BEGIN The records

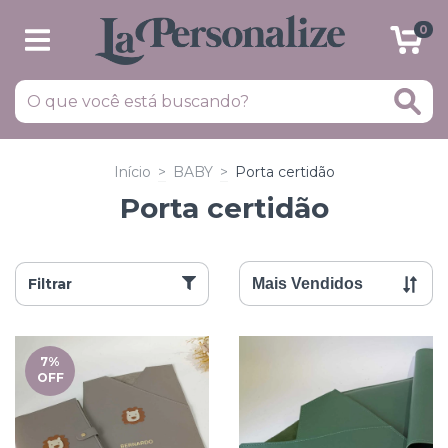
0
Início
>
BABY
>
Porta certidão
Porta certidão
Filtrar
7
%
OFF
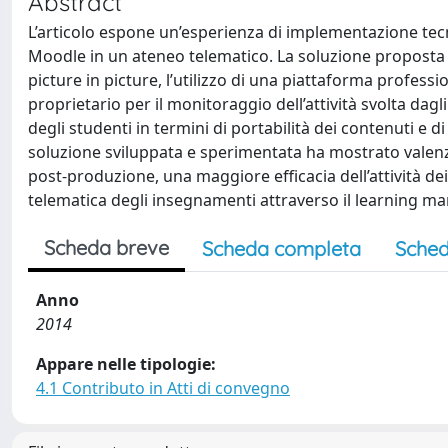
Abstract
L’articolo espone un’esperienza di implementazione tecni
Moodle in un ateneo telematico. La soluzione proposta p
picture in picture, l’utilizzo di una piattaforma profess
proprietario per il monitoraggio dell’attività svolta dagli
degli studenti in termini di portabilità dei contenuti e
soluzione sviluppata e sperimentata ha mostrato valenz
post-produzione, una maggiore efficacia dell’attività de
telematica degli insegnamenti attraverso il learning 
Scheda breve
Scheda completa
Sched
Anno
2014
Appare nelle tipologie:
4.1 Contributo in Atti di convegno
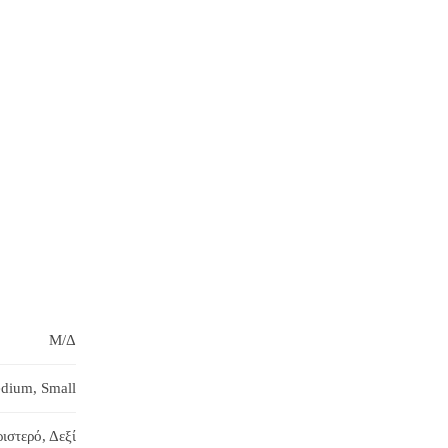
Μ/Δ
dium, Small
ιστερό, Δεξί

END The records

** Activity **
Write out each line of the data that holds the string "attività".

** Answer below **
proprietario per il monitoraggio dell’attività svolta dagli
post-produzione, una maggiore efficacia dell’attività de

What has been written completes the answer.